13 Responses to “Il Convitato di Pietra”

  1. Anton Garrett Says:

    The phrase “the spectre at the feast” is fairly standard, and might derive from this scene, or from Banquo’s ghost in MacBeth, or from Belshazzar’s feast in the Book of Daniel where a ghostly hand etches “the writing on the wall” – another idiom.

    • telescoper Says:

      The phrase “spectre at the feast” is close, but not quite the same meaning. I always take it to refer to someone who is definitely present and who spoils everyone’s enjoyment, e.g. someone who’s in a bad mood ruining a dinner party.

  2. Anton Garrett Says:

    Don Giovanni thanks Il Commendatore for his kind invitation in return but regrets that he will be unable to attend due to a prior assignation… More plausible, but wouldn’t have made for a grandstand finish.

  3. telescoper Says:

    I should also mention that the Lithuanian National Opera I mentioned were touring with the National Ballet, and performing on alternate nights. The demons that appear to take Don Giovanni away were clearly made up from the Corps de Ballet, and they whirled and danced about in splendid style.

    I have to say, though, that if I were directing this Opera I would probably cut the Epilogue and just end it with Don Giovanni’s descent to Hell.

    • Anton Garrett Says:

      The Victorians did that. If you imagine it ending at that point, the result is clearly unsatisfactory. I wonder if people who take your position in fact dislike the epilogue that Mozart and da Ponte actually wrote, rather than dislike the notion of any epilogue after that scene.

  4. telescoper Says:

    I just find the ending rather sanctimonious. It’s not as if the moral message of the opera isn’t sufficiently obvious!

    Musically, the role of the Epilogue is to return everything back to a major key, as all the supernatural goings-on that precede it are in D minor. Bringing it to an end abruptly would be disquieting, but I personally think it would work. Perhaps I’m a Victorian at heart!

    • Anton Garrett Says:

      I agree that it would work dramatically, but to work musically things would have to be a bit different. I can *feel* how the present score is not designed to be cut off at the end of that scene. I’m sure that if da Ponte had taken your view then we would have got something stunning out of Mozart to match.

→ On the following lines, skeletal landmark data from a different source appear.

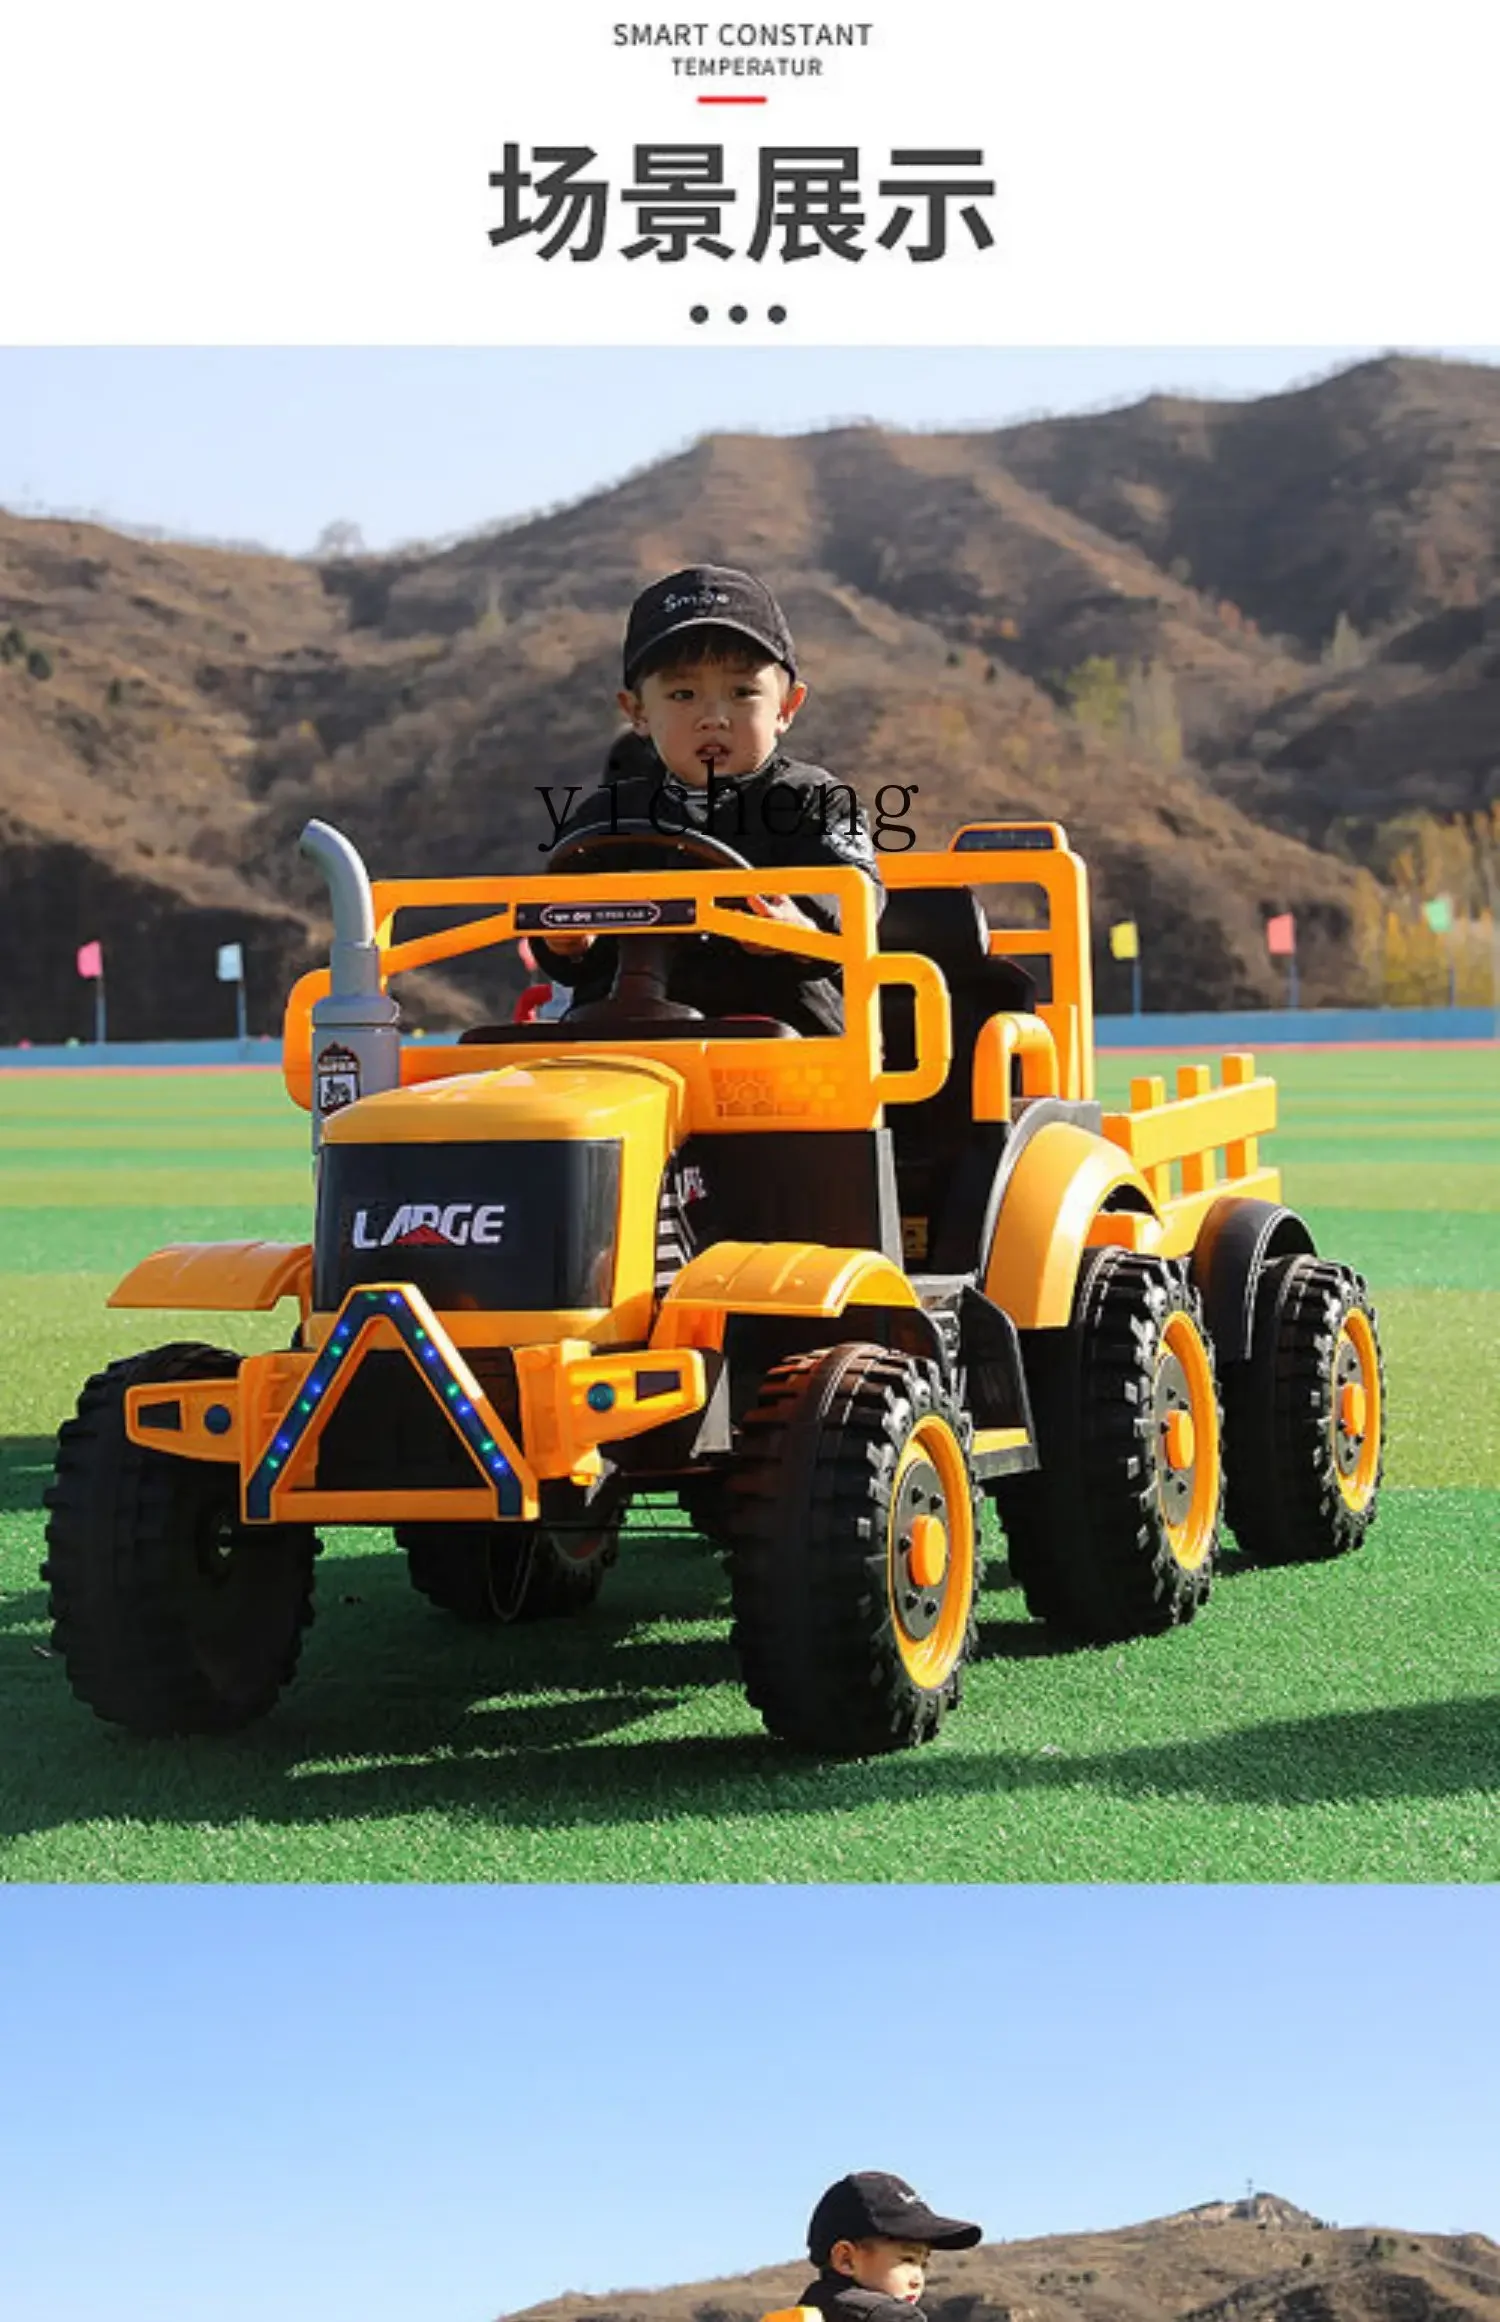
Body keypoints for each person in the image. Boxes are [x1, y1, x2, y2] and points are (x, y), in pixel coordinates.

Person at [530, 564, 883, 1036]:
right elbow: (560, 917)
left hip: (785, 1043)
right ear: (637, 713)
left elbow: (854, 888)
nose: (713, 717)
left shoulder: (817, 800)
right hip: (623, 1038)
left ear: (786, 708)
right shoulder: (609, 815)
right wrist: (566, 942)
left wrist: (803, 924)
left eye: (741, 693)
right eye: (683, 694)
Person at [796, 2171, 984, 2322]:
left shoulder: (808, 2312)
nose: (918, 2280)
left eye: (923, 2265)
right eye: (908, 2260)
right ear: (846, 2259)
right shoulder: (893, 2316)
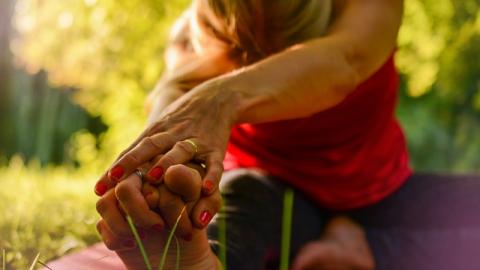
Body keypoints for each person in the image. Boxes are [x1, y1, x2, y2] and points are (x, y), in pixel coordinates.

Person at [87, 0, 480, 270]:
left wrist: (220, 98)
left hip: (381, 190)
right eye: (243, 54)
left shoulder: (369, 9)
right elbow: (170, 107)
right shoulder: (194, 36)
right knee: (238, 210)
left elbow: (344, 62)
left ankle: (365, 247)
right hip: (270, 186)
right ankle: (195, 258)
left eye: (287, 52)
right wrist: (153, 182)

But then, a lyricist who thought like that would not have given us all those gloriously cynical asides of Leporello’s…

  5. Bryn Jones Says:

    I have sometimes wondered how different the world would be if Don Giovanni’s fate came about in real life – if statues really came to life to bring punishment on those who deserved it.

  6. Grumpy Old Woman Says:

    I don’t know about deserving it, but …… whatever you do, don’t blink …………….

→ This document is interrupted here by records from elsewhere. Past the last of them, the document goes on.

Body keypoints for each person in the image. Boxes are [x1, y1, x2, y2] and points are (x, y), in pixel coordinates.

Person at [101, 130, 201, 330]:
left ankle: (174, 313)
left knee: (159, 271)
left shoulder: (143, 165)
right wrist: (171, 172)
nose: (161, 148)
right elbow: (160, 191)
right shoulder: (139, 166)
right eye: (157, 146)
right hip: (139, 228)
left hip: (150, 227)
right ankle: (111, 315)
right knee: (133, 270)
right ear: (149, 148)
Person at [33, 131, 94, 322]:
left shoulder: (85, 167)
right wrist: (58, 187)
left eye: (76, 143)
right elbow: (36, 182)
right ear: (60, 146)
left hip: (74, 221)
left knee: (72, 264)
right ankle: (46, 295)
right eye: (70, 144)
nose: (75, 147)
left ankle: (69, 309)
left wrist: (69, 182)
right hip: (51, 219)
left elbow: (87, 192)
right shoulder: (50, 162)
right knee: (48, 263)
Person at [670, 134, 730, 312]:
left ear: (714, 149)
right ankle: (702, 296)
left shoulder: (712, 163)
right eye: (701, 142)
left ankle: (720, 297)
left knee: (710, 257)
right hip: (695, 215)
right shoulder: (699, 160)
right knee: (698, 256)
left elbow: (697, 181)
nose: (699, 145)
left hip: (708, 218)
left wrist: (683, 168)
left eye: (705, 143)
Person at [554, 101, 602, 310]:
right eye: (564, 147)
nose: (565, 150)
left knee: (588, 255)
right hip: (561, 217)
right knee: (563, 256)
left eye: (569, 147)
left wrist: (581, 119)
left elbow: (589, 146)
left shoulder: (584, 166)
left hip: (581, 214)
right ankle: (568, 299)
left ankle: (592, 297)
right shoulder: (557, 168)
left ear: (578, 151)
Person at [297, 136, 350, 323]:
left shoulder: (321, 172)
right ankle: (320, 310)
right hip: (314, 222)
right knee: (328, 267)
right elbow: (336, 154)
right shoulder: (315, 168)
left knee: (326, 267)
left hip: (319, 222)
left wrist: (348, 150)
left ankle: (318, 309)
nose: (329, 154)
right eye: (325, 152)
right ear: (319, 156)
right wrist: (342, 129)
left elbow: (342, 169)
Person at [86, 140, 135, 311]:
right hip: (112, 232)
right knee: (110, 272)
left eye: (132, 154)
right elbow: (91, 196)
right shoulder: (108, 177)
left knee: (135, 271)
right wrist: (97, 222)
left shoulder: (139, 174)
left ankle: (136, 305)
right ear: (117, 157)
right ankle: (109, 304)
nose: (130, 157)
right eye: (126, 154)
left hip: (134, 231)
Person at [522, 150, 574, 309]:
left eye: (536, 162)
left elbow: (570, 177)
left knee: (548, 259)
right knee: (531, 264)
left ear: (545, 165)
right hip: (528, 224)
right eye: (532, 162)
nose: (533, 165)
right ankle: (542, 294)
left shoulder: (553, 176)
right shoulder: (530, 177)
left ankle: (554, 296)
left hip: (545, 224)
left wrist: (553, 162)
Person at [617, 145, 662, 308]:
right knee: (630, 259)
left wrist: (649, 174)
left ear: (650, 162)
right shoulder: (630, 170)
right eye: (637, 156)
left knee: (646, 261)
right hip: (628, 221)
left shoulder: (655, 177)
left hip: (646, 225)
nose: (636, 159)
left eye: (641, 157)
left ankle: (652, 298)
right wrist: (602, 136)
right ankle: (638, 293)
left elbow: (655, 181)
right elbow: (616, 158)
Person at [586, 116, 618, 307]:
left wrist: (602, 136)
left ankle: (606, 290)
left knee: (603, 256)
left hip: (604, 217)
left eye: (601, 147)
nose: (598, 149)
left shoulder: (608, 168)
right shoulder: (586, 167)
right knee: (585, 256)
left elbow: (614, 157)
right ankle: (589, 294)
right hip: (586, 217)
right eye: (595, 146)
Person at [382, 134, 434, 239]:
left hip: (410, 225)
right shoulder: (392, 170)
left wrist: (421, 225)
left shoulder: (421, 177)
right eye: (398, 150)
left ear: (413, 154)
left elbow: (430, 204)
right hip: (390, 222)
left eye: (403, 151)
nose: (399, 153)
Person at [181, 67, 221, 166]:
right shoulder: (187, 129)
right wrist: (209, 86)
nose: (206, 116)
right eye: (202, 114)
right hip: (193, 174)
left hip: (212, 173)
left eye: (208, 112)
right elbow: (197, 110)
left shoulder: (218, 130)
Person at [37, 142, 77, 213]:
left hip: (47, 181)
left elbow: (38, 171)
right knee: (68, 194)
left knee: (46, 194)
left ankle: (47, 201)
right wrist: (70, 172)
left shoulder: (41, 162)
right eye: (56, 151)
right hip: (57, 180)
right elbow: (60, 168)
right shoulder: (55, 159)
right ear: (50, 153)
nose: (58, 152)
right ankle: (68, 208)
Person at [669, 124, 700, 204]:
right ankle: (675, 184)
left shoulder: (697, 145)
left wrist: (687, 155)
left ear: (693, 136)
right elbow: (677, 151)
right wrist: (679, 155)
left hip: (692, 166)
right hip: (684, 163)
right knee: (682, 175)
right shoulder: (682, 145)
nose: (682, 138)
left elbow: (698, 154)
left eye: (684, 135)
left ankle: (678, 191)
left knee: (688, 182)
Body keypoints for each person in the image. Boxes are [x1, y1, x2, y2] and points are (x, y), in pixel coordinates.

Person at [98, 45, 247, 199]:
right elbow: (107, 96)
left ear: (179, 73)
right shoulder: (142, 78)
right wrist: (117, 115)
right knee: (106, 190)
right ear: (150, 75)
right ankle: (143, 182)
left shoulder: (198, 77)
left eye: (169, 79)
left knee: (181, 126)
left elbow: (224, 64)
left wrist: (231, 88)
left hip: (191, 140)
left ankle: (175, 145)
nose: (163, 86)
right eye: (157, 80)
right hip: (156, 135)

  7. “As regular readers of this blog will know, I have a – sometimes excessive – interest in the origin and meaning of words.”

    Do you follow World Wide Words? There is a lot of information here, but it has at least 3 RSS feeds, so it is relatively easy to keep up with what’s new.

    Do you own a copy of Skeat? My favourite part is near the back of the book where he groups words by their origin: not just the standard Old English, Scandinavian, Old French, Latin, Latin via Old French etc but things like French from German, Portuguese from English from Portuguese from English, Dutch from French from German etc. A boon for folks who enjoy classification, be it living things, galaxies, elementary particles, whatever. A particular interest of mine are similar words which entered the language at different times with slightly different meanings, e.g. warranty and guarantee, shirt and skirt, warden and guard etc. These are often borrowed from French at different times or one is Scandinavian and one Old English.

    For decades now, three of my four main interests have been music, language and science (particularly cosmology, astrophysics and astronomy). 🙂

  8. […] Commendatore while seeking refuge in a graveyard. Later, back at Don Giovanni’s  house the statue arrives  and sends Don Gito […]

  9. One english equivalent that might work could be the phrase “the empty chair”, which refers to gathering together while reserving a place for the person who will never return – an ominous void that cannot be ignored.